Only the lines containing "linejoin" should appear in the answer, copied from the listing below.

____ MATERIAL PROVIDED

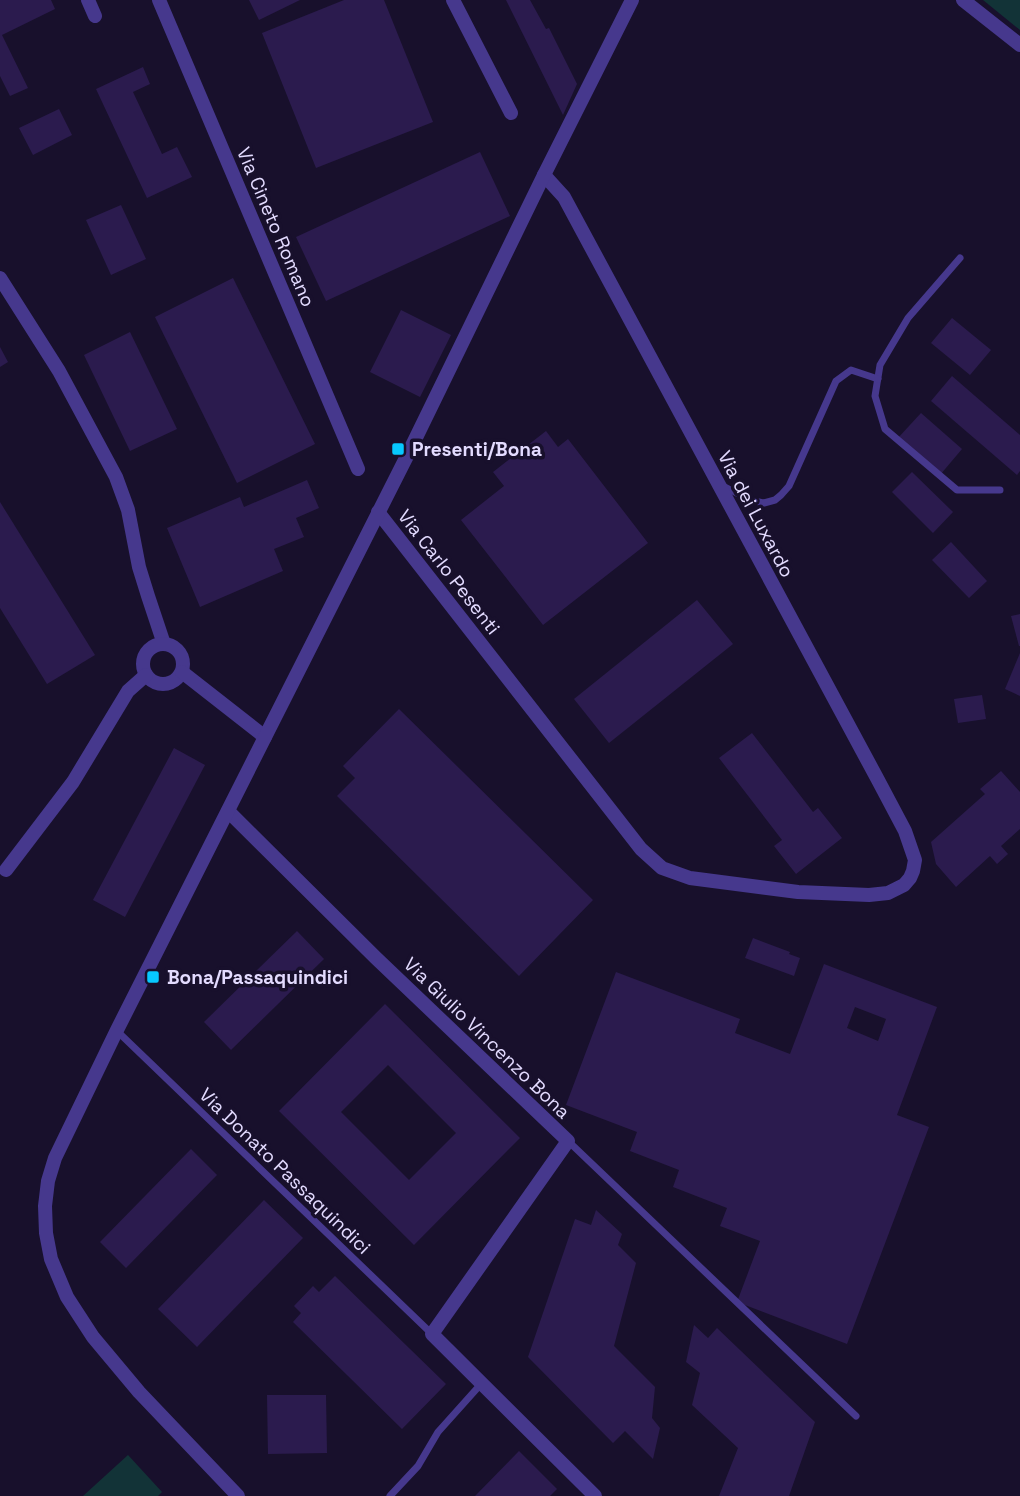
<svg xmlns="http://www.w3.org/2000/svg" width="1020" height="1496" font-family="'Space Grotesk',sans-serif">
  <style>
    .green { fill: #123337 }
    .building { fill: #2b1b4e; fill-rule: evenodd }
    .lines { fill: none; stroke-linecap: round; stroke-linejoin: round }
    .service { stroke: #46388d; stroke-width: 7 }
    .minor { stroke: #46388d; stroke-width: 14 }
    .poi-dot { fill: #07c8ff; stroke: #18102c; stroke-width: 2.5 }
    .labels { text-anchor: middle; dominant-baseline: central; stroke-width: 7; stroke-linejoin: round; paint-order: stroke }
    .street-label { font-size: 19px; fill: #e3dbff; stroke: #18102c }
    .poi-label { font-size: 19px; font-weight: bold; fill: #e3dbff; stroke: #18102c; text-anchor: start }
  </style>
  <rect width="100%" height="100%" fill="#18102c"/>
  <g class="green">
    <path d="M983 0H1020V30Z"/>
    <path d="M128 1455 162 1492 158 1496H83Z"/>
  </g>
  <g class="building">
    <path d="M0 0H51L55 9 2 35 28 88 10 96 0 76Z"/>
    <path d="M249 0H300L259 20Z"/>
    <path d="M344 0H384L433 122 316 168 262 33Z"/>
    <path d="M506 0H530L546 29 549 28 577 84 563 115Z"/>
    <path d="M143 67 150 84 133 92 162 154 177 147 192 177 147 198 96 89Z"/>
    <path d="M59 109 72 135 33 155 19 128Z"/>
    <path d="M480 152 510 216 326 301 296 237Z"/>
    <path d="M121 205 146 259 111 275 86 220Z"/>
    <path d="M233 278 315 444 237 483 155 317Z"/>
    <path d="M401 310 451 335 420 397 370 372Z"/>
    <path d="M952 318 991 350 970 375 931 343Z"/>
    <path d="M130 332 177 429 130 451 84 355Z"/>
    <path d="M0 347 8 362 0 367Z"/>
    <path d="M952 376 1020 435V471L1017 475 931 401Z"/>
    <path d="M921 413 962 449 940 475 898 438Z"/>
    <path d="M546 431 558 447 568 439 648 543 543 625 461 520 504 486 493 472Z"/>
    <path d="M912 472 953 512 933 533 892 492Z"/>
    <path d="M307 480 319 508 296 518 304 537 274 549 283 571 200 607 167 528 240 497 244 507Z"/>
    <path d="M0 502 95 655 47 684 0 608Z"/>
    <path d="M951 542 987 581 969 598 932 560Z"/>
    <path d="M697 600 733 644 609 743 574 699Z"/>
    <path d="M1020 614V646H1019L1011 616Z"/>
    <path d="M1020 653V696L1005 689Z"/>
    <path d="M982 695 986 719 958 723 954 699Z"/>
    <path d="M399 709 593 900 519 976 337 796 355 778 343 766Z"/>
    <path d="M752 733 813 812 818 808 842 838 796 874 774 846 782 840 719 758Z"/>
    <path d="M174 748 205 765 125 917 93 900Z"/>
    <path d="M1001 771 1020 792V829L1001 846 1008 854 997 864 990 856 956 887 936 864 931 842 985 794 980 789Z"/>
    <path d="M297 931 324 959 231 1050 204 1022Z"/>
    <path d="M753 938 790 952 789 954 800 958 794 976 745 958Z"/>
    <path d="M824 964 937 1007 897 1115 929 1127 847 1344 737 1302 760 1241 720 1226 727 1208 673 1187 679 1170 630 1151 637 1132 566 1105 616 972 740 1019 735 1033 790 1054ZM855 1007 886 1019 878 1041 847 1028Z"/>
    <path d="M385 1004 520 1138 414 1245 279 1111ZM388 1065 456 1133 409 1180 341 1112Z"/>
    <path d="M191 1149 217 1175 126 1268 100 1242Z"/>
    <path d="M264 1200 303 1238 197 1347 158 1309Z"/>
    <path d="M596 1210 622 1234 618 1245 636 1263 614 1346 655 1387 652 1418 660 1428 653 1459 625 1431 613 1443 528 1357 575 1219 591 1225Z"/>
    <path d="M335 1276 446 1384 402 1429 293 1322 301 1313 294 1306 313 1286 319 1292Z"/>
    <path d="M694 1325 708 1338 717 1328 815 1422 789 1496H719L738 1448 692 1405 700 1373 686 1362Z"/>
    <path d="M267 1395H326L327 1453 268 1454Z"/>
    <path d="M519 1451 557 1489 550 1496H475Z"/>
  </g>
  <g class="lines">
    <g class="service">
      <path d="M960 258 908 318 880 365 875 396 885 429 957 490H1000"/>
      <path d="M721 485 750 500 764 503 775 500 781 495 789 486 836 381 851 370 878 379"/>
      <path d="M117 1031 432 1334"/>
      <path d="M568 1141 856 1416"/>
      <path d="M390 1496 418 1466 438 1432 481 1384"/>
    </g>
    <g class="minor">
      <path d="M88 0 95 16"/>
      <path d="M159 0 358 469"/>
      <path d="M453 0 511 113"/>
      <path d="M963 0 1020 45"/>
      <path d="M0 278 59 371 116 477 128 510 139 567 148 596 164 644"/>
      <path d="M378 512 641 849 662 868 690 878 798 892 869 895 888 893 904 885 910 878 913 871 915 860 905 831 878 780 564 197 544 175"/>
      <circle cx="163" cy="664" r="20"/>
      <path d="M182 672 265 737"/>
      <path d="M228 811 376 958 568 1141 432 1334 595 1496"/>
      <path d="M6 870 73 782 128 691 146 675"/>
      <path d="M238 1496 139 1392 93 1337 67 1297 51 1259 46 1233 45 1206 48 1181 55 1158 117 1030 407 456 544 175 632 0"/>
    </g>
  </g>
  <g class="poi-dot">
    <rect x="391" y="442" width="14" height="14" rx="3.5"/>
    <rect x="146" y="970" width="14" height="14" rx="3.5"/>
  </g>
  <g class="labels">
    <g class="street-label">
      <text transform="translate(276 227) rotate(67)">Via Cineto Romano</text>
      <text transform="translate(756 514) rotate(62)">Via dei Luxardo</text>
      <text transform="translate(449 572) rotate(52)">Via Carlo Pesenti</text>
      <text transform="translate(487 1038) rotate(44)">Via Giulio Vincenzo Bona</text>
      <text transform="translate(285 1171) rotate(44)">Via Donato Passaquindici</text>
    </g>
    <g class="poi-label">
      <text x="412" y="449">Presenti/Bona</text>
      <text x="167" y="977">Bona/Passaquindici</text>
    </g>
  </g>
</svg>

________

▶ [OUTPUT OF THE EXERCISE]:
    .lines { fill: none; stroke-linecap: round; stroke-linejoin: round }
    .labels { text-anchor: middle; dominant-baseline: central; stroke-width: 7; stroke-linejoin: round; paint-order: stroke }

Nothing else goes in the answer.